Anti-poverty campaigners have called the real-terms cuts ‘morally indefensible’. They argue soaring prices driven by spiralling inflation coupled with energy bills at twice the level of last winter means many low-income families are already at breaking point.

Truss’s allies argue this approach is only fair at a time when workers are seeing their wages increase by around 5% a year, and a benefits cuts would encourage people into work. Home secretary Suella Braverman backed the real-terms cut, saying the UK has a ‘Benefits Street’ culture.

Proportion of Universal Credit recipients who are employed (Yahoo News UK/Flourish)
Proportion of Universal Credit recipients who are employed (Yahoo News UK/Flourish)

Experts have dismissed this as ‘nonsense’, pointing out that the proportion of UC claimants who are out of work is low. Some 41% of universal credit claimants are employed.
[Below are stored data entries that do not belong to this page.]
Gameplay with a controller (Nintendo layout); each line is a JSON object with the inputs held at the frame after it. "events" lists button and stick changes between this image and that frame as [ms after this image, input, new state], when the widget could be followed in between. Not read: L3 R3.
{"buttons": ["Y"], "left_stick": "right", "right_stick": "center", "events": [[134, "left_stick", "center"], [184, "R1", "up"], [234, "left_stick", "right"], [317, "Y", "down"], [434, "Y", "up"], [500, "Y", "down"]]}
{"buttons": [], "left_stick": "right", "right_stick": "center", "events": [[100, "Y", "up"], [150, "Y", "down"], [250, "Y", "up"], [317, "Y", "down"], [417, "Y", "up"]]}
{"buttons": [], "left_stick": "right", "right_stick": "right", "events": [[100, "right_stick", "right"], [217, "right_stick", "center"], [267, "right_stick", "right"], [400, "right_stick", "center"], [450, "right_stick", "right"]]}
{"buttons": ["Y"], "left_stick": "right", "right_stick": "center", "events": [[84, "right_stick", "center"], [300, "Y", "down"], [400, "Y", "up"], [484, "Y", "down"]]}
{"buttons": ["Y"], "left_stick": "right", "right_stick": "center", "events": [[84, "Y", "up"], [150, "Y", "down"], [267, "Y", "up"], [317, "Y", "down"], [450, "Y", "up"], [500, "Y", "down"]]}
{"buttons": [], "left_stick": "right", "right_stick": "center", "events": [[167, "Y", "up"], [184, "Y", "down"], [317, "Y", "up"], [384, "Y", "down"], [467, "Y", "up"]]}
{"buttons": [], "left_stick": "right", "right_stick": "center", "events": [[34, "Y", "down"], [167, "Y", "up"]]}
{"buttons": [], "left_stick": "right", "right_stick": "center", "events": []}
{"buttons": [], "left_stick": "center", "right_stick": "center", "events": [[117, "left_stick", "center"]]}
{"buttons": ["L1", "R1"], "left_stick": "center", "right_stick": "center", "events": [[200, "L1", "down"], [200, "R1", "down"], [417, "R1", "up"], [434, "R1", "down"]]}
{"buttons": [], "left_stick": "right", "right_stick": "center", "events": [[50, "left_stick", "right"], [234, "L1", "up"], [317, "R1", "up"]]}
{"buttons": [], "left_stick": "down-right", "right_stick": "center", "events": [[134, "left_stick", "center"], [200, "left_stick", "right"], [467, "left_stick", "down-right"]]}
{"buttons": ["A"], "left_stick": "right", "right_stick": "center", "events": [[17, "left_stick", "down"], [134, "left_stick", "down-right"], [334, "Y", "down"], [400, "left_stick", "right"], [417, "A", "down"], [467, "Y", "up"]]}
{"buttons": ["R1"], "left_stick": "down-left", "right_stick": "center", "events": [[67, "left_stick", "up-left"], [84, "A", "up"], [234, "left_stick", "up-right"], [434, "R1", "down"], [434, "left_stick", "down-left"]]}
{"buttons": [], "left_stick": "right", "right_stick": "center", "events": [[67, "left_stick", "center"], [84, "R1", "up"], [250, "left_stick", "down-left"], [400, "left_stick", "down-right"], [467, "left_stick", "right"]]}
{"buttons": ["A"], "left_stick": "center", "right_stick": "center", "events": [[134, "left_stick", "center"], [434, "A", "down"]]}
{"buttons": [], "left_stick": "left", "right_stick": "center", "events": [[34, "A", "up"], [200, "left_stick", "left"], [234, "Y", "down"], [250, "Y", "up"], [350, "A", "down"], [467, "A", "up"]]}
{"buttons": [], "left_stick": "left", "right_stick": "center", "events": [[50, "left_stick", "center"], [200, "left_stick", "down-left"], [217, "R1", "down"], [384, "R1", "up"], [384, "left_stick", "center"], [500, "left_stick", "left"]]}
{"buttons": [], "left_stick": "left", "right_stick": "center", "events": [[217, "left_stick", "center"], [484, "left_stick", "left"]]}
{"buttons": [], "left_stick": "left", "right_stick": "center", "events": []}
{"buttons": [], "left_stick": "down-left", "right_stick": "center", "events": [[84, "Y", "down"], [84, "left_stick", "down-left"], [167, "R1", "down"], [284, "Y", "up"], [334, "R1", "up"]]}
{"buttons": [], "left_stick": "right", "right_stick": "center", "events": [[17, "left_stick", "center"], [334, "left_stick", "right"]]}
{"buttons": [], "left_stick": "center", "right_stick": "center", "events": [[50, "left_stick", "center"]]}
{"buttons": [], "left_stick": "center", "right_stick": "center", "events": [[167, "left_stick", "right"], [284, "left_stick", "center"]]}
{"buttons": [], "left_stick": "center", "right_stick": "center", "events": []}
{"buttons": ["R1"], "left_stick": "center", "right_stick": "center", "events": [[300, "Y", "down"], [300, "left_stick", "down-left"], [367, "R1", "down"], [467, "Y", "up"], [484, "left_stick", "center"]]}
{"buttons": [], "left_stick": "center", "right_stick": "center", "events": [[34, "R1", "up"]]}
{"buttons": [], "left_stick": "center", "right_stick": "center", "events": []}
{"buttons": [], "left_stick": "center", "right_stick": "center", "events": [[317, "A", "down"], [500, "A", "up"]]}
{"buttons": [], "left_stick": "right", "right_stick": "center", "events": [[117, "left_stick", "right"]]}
A further 30% are unable to work due to illness, disability or caring responsibilities.

What’s more, unemployment in the UK is low already. As Torsten Bell, chief executive of the Resolution Foundation think tank, put it: “We’ve got amongst the highest employment rates on record and the recent fall is amongst older workers who aren’t claiming benefits.”

What does the public think? Polling on the issue by YouGov found that 61% of voters think benefits should go up in line with inflation, including half (49%) of people who voted Conservative in 2019.

What about pensions? Truss has committed to maintaining the pensions triple lock, meaning that payments will increase by whichever is highest of inflation, average earnings or 2.5%. In practice this means pensions will increase in line with inflation, which is currently 9.9%.